Após chegar na cidade histórica, veio a coragem em se assumir gay. “Foi nessa época que saí do armário e falei para minha família”, contou.
Seis anos depois, uma peça de teatro, já em Juiz de Fora, cidade onde reside atualmente, mudaria novamente a relação com a sexualidade.
Personagem interpretada na peça 'Paraíso' fez Fernanda se ver como travesti — Foto: Fernanda Aleixo/Arquivo Pessoal
“Mesmo com quatro anos de terapia, eu falava que eu não conseguia entender a minha ansiedade, que não cessava. Tentava interpretar, mas não ia. Então, em 2018, fiz uma peça de teatro, com o pessoal do OAndarDeBaixo. Nessa peça eu era uma travesti de cabaré, de barba e cabelo curto. Pedi uma amiga para gravar o ensaio, onde eu dublava uma música da Christina Aguilera. À noite, assisti ao vídeo e vi. Descobri a minha travesti interna”.
O desafio diário da profissão
O g1 solicitou à Polícia Civil informações a respeito de profissionais da corporação que se assumem LGTBQIA+, mas não obteve resposta.

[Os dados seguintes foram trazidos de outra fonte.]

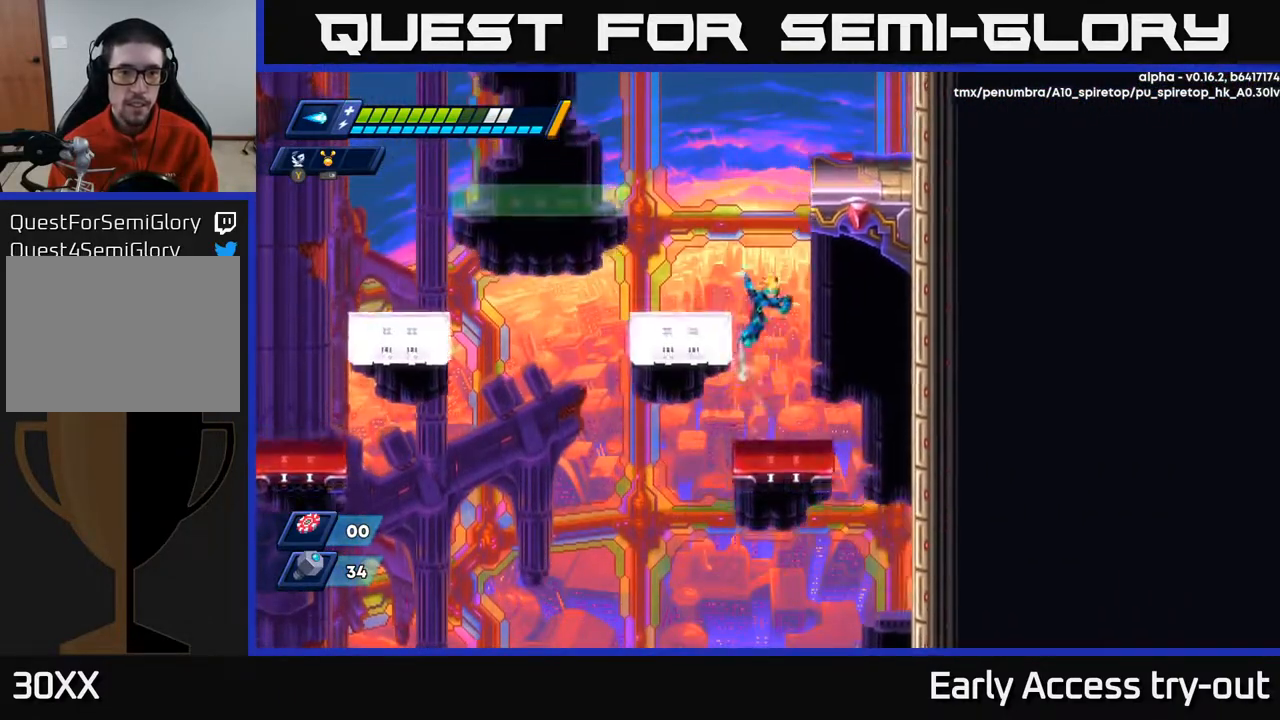
{"buttons": ["A", "DPAD_LEFT"], "right_stick": "center", "events": [[33, "DPAD_LEFT", "down"], [217, "DPAD_LEFT", "up"], [233, "A", "up"], [433, "DPAD_LEFT", "down"], [467, "A", "down"]]}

Fernanda Aleixo em entrevista à TV Integração, em Juiz de Fora — Foto: Reprodução/TV Integração
Em um meio ainda predominantemente masculino, o inusitado fato de ser uma investigadora travesti, de batom, brincos e outros acessórios femininos, chama atenção. Os olhares curiosos — e por vezes preconceituosos — não são incomuns.
No entanto, em equipe de trabalho, ela se diz segura e aceita.

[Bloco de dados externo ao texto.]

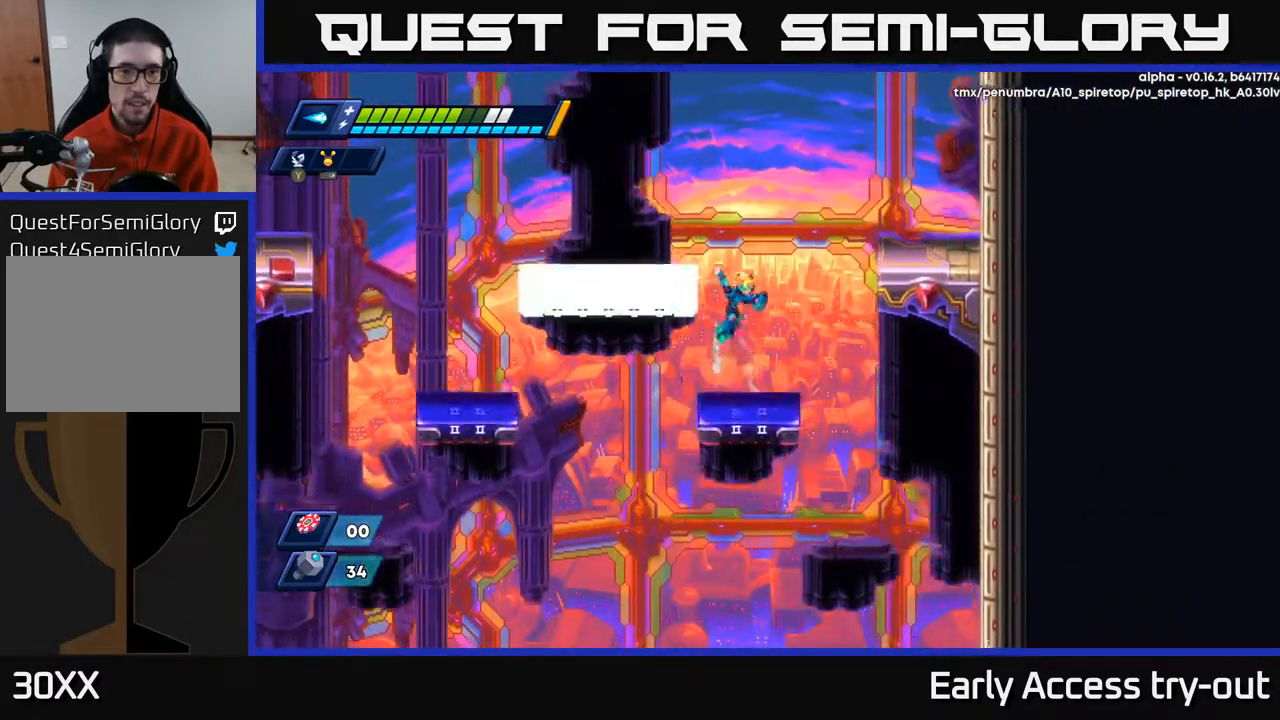
{"buttons": ["DPAD_LEFT"], "right_stick": "center", "events": [[333, "A", "up"]]}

“Tenho um amigo da polícia que é gay, que estava com meias rosas, e foi chamado de viado em uma operação, mas comigo isso nunca aconteceu”.
Segundo a investigadora, parte da confiança em se assumir, além do lado psicológico que vem sendo trabalhado ano a ano na terapia, tem a ver com o apoio que recebe.
Ainda segundo Fernanda, a independência financeira e o teatro facilitaram todo o processo.
“Desde que passei no concurso, eu me banco. Mesmo que a família que apoie, essa independência me facilitou. Sem falar na faculdade de artes cênicas, que mudou a minha vida. O ambiente de arte, de música, de teatro, de performance. A arte ajuda muito. Faz você encontrar pessoas à frente do tempo. Sou de uma cidade que o teatro era de escola”.
Peso do passado e passos para o futuro
Mesmo em um processo de autoconhecimento constante, a investigadora ainda carrega alguns pesos do passado. “Sempre fui uma criança afeminada, que sofria na escola. Quando entrei na adolescência, passei a me apresentar socialmente de outra forma por muitos e muitos anos para me adequar e para ninguém ficar me chamando de nada. E isso ainda tem um peso em mim”.
Fernanda Aleixo é investigadora da Polícia Civil em Juiz de Fora — Foto: Fernanda Aleixo/Arquivo Pessoal
O bom humor e a paz consigo mesma são, conforme ela, itens necessários para os desafios diários:
Sem ficar presa aos rótulos, o riso vem até mesmo na hora de dizer como prefere ser chamada. “As pessoas ficam na dúvida se me chamam de ele ou ela. Às vezes eu também me perco e vou me transformando mentalmente”.